Três Sonhos para Freeman II

                Anoiteceu e ele continuava deitado e imóvel. O suor escorria-lhe das axilas e a partir das virilhas húmidas o seu membro repousava pesado, sobre o abdómen atlético. Esperara pelo menos doze horas nesta posição e pressentia que algo estava prestes a acontecer. Como sempre, acertou.

                Ouviu um código a ser introduzido lá fora e o clique da fechadura enquanto se abria. Na luz do corredor insurgia-se uma silhueta feminina, altamente voluptuosa num vestido vaporoso. Não tocou no interruptor na parede. Simplesmente fechou a porta atrás de si e avançou naquela meia luminosidade. Parou em frente da cama e começou a despir-se, mas Freeman já estava pronto para se defender, com um joelho sobre o colchão e as mãos preparadas para desfazer e estrangular. A mulher apenas sorriu e continuou a despir-se.

                Naquele final de tarde, em que o sol e a lua ainda lutavam para saber quem seria o rei da noite, o corpo da mulher era misterioso e divino enquanto se desfazia dos pedaços de tecido que o atormentavam. Os seus gestos, embora directos, pareciam entrar em conflito com aquele vestido cinzento, tão abjecto e desnecessário. Era como uma luta em que já se sabia o vencedor: o corpo. O corpo finalmente livre daquelas amarras de barco, que o puxavam para um lugar onde nunca poderia mostrar o seu verdadeiro poder. E o corpo estava nu, as mamas redondas e direitas, a fina cintura musculada e a anca fértil. Pelos seus braços e pernas desciam tatuagens em forma de caules espinhosos, todos indo de encontro ao púbis, onde se formava uma bela e desfolhada rosa. Passou os dedos entre a sua flor e num movimento ágil tocou a boca de Freeman.

                – Vamos – disse ela – É a altura de o dragão impregnar esta flor.

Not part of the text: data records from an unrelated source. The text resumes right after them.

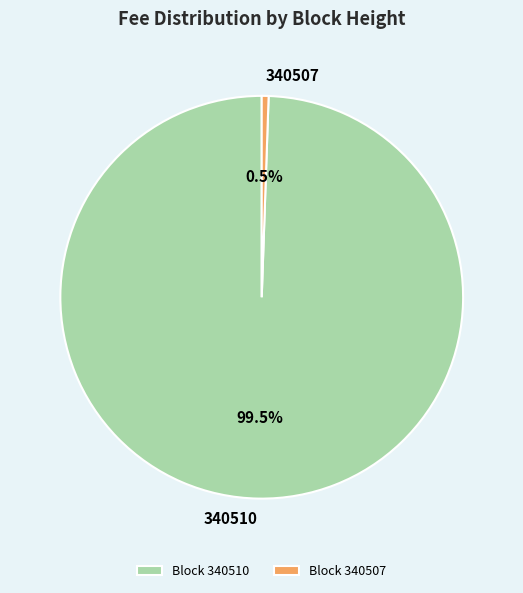

Which category has the smallest portion of the pie?

Block 340507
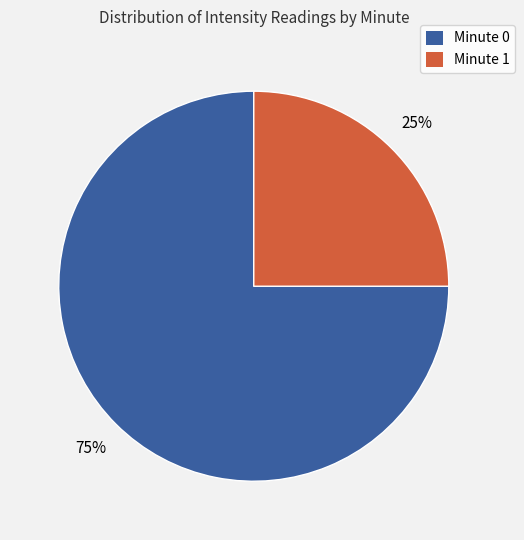

The Minute 0 slice represents 75% of the pie. True or false?

True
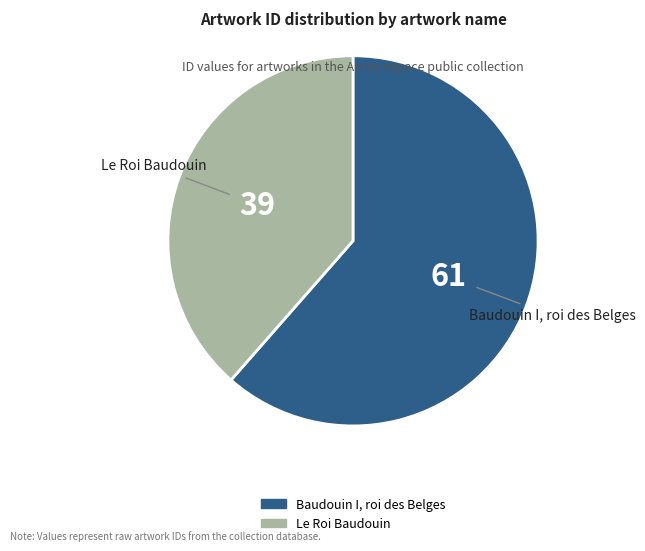

Rank the categories by value from lowest to highest.

Le Roi Baudouin, Baudouin I, roi des Belges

                O que se seguiu foi confuso até para Freeman, que deixou de conseguir controlar o seu corpo e deixou-se cair nos braços daquela mulher misteriosa e gulosa, que o cobriu com todo o seu corpo. Havia uma fome dentro dela, e a flor delicada que tinha tatuada por dentro das pernas era como se tivesse uma boca, uma boca odorosa e vegetal. Uma boca venenosa e impossível de resistir, carnívora. Mesmo sabendo que tudo estava errado, Freeman não podia deixar de penetrar aquele corpo ondeado, com pernas que lhe enlaçavam os rins, com mãos que lhe agarravam o cabelo e o dominavam. A sua mente de assassino lutava dentro do seu corpo, que se via obrigado a satisfazer essa tal necessidade de impregnação da mulher faminta. Tentava tirar aquela sibila de cima de si, mas as suas mãos não lhe obedeciam. Em vez de murros, carícias. Em vez de uma joelhada, cobri-la com as pernas e possuí-la de todas as formas, frontais, laterais, o mundo ao contrário.

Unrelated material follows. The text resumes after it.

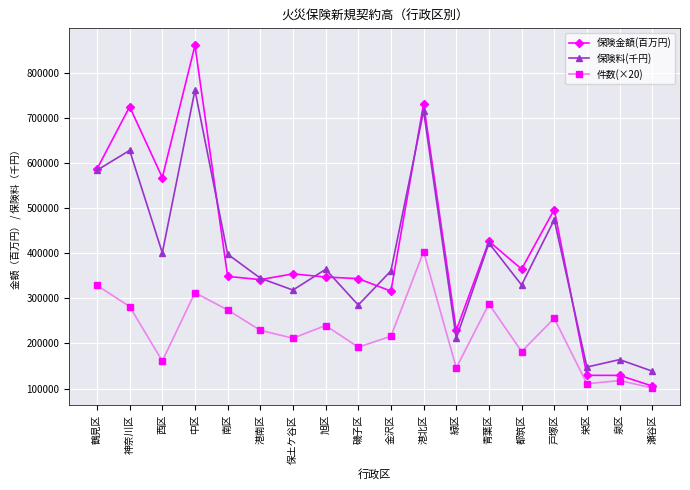

At how many categories does at least one series exceed 777395?

1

                Tudo estava quebrado dentro dele. Aquela não era uma das suas conquistas. Na verdade, lembrava-se vagamente de a ter visto no jantar da noite passada. De passagem. Não, ele não a conhecia, o que queria ela dele? O que significava aquela conversa de impregnar uma flor? Mas era demasiado tarde, e os seus fluídos enchiam a cama e o tecto de aromas sexuais. Era demasiado tarde e ele não conseguia fazer nada, ele não podia fazer nada, tudo o que ele queria, tudo o que ele não queria. Não podia dizer nada.

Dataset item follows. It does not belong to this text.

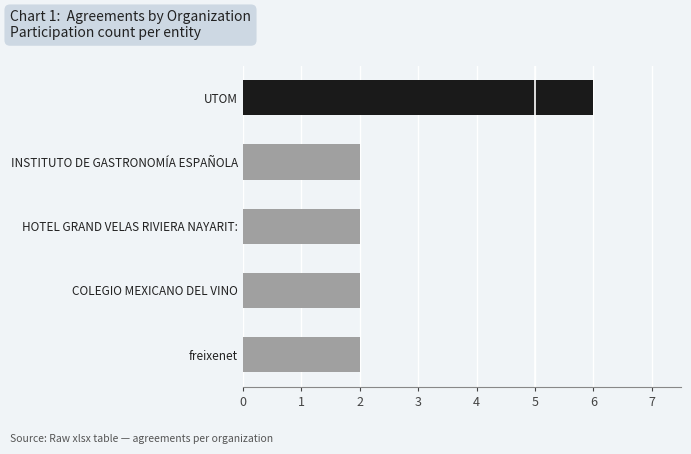

How many distinct data groups are displayed?

1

                “Será isto uma violação?”, surgiu o pensamento ao de longe, como um eco no meio de pedaços de espelho. Era isto o que sentia a sua mente desfeita, o seu corpo desfeito, cansado, suado, batido, com marcas roxas e vermelhas nos sítios onde a mulher o tinha mordido.                 Não havia maneira de recuperar o controlo. Dormiu.